Start of MATERIAL PROVIDED
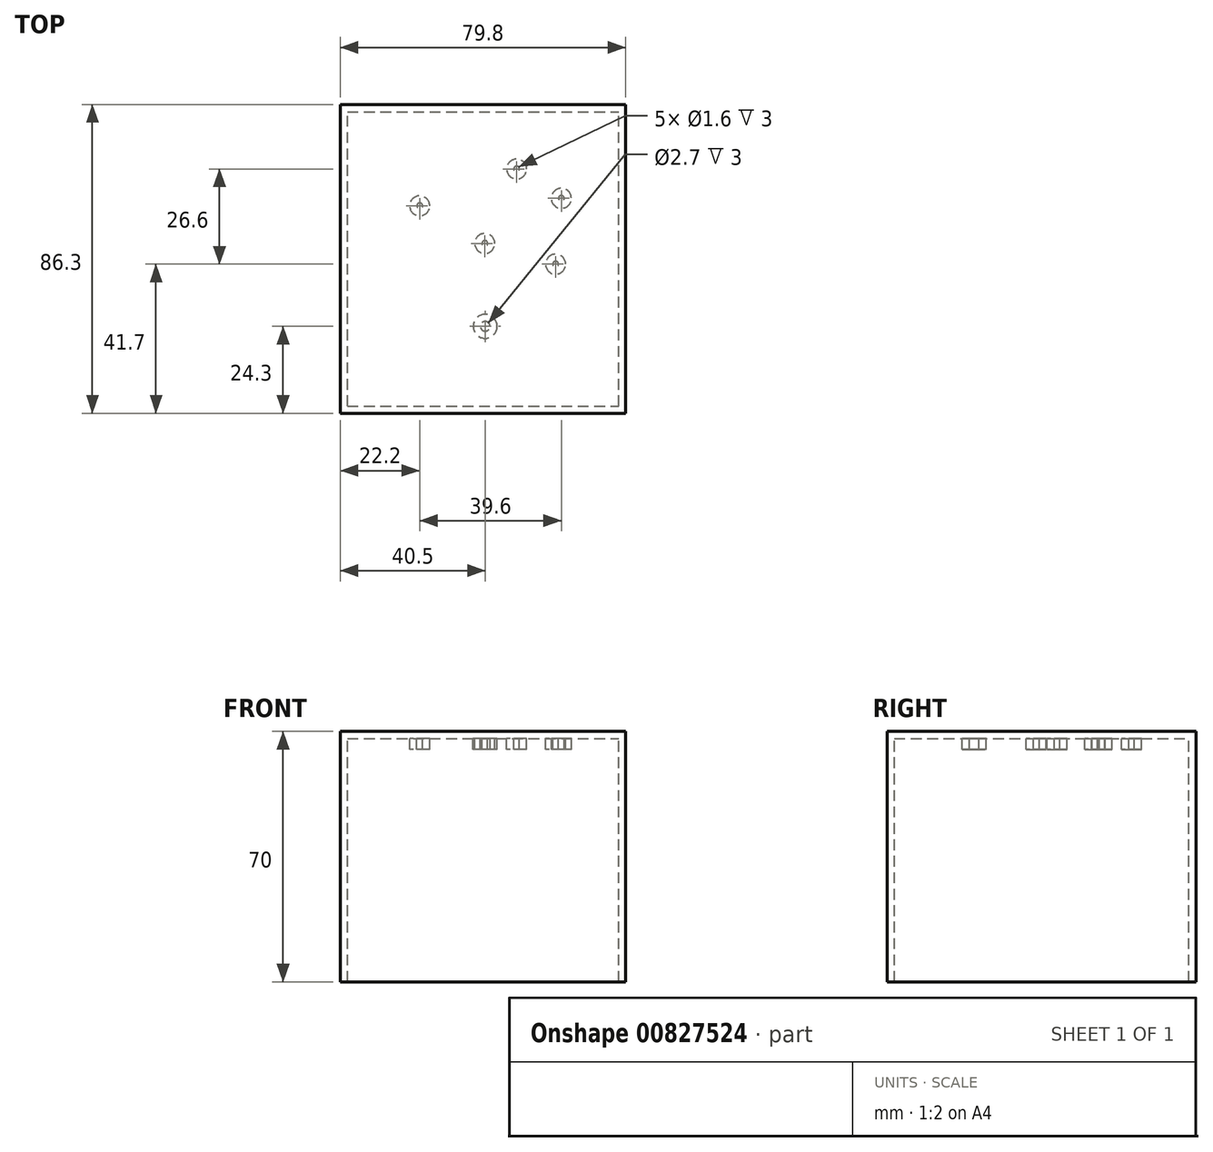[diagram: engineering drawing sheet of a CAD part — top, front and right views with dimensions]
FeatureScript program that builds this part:
annotation { "Feature Type Name" : "Feature", "Feature Type Description" : "" }
export const myFeature = defineFeature(function(context is Context, id is Id, definition is map)
    precondition{}
    {
        {
            var Q0;
            Q0=qCreatedBy(makeId("Top.planeOp"),FACE);
            var sketch = newSketch(context, id + "F0", { "sketchPlane" : qUnion([Q0])});
            skCircle(sketch, "E0", {"center": v(4.2, 40) * mm, "radius": 0.8 * mm});
            skCircle(sketch, "E1", {"center": v(31.3, 50.3) * mm, "radius": 0.8 * mm});
            skCircle(sketch, "E2", {"center": v(43.8, 42.1) * mm, "radius": 0.8 * mm});
            skCircle(sketch, "E3", {"center": v(22.4, 29.5) * mm, "radius": 0.8 * mm});
            skCircle(sketch, "E4", {"center": v(22.5, 6.3) * mm, "radius": 1.35 * mm});
            skCircle(sketch, "E5", {"center": v(42.2, 23.7) * mm, "radius": 0.8 * mm});
            skSolve(sketch);
        }
        {
            var Q0;
            Q0=qCreatedBy(makeId("Top.planeOp"),FACE);
            var sketch = newSketch(context, id + "F1", { "sketchPlane" : qUnion([Q0])});
            skLineSegment(sketch, "E6.bottom", {"start": v(-16, -16) * mm, "end": v(59.8, -16) * mm});
            skLineSegment(sketch, "E6.top", {"start": v(-16, 66.3) * mm, "end": v(59.8, 66.3) * mm});
            skLineSegment(sketch, "E6.left", {"start": v(-16, -16) * mm, "end": v(-16, 66.3) * mm});
            skLineSegment(sketch, "E6.right", {"start": v(59.8, -16) * mm, "end": v(59.8, 66.3) * mm});
            skLineSegment(sketch, "E7.bottom", {"start": v(-18, -18) * mm, "end": v(61.8, -18) * mm});
            skLineSegment(sketch, "E7.top", {"start": v(-18, 68.3) * mm, "end": v(61.8, 68.3) * mm});
            skLineSegment(sketch, "E7.left", {"start": v(-18, -18) * mm, "end": v(-18, 68.3) * mm});
            skLineSegment(sketch, "E7.right", {"start": v(61.8, -18) * mm, "end": v(61.8, 68.3) * mm});
            skSolve(sketch);
        }
        {
            var Q0;
            Q0 = qSketchRegion(id + "F1", true);
            extrude(context, id + "F2", {"entities" : qUnion([Q0]), "oppositeDirection" : true, "depth" : 70 * mm, "offsetDistance" : 25 * mm});
        }
        {
            var Q0;
            Q0=makeQuery(id+"F1.imprint","IMPRINT",FACE,{"disambiguationData":[TD([[makeQuery(id+"F1.imprint","IMPRINT",EDGE,{"derivedFrom":sQuery(id+"F1.wireOp",EDGE,"E6.bottom")}),1.0]])]});
            extrude(context, id + "F3", {"entities" : qUnion([Q0]), "operationType" : NewBodyOperationType.ADD, "oppositeDirection" : true, "depth" : 2 * mm, "offsetDistance" : 25 * mm});
        }
        {
            var Q0;
            Q0=qCreatedBy(makeId("Top.planeOp"),FACE);
            var sketch = newSketch(context, id + "F4", { "sketchPlane" : qUnion([Q0])});
            skCircle(sketch, "E8", {"center": v(22.5, 6.3) * mm, "radius": 3.35 * mm});
            skCircle(sketch, "E9.0", {"center": v(22.5, 6.3) * mm, "radius": 1.35 * mm});
            skCircle(sketch, "E10.0", {"center": v(22.4, 29.5) * mm, "radius": 0.8 * mm});
            skCircle(sketch, "E11.0", {"center": v(42.2, 23.7) * mm, "radius": 0.8 * mm});
            skPoint(sketch, "E12.0", {"position": v(43.8, 42.1) * mm});
            skCircle(sketch, "E13.0", {"center": v(43.8, 42.1) * mm, "radius": 0.8 * mm});
            skCircle(sketch, "E14.0", {"center": v(4.2, 40) * mm, "radius": 0.8 * mm});
            skPoint(sketch, "E15.0", {"position": v(31.3, 50.3) * mm});
            skCircle(sketch, "E16.0", {"center": v(31.3, 50.3) * mm, "radius": 0.8 * mm});
            skCircle(sketch, "E17", {"center": v(42.2, 23.7) * mm, "radius": 2.8 * mm});
            skCircle(sketch, "E18", {"center": v(22.4, 29.5) * mm, "radius": 2.8 * mm});
            skCircle(sketch, "E19", {"center": v(4.2, 40) * mm, "radius": 2.8 * mm});
            skCircle(sketch, "E20", {"center": v(43.8, 42.1) * mm, "radius": 2.8 * mm});
            skCircle(sketch, "E21", {"center": v(31.3, 50.3) * mm, "radius": 2.8 * mm});
            skSolve(sketch);
        }
        {
            var Q0;
            Q0 = qSketchRegion(id + "F4", true);
            extrude(context, id + "F5", {"entities" : qUnion([Q0]), "operationType" : NewBodyOperationType.ADD, "oppositeDirection" : true, "depth" : 5 * mm, "offsetDistance" : 25 * mm});
        }
    });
End of MATERIAL PROVIDED
#### REQUIRED WORK
Count how many of the lines above contain the string "NewBodyOperationType". Reply with the number alone.

#### RESPONSE BELOW
2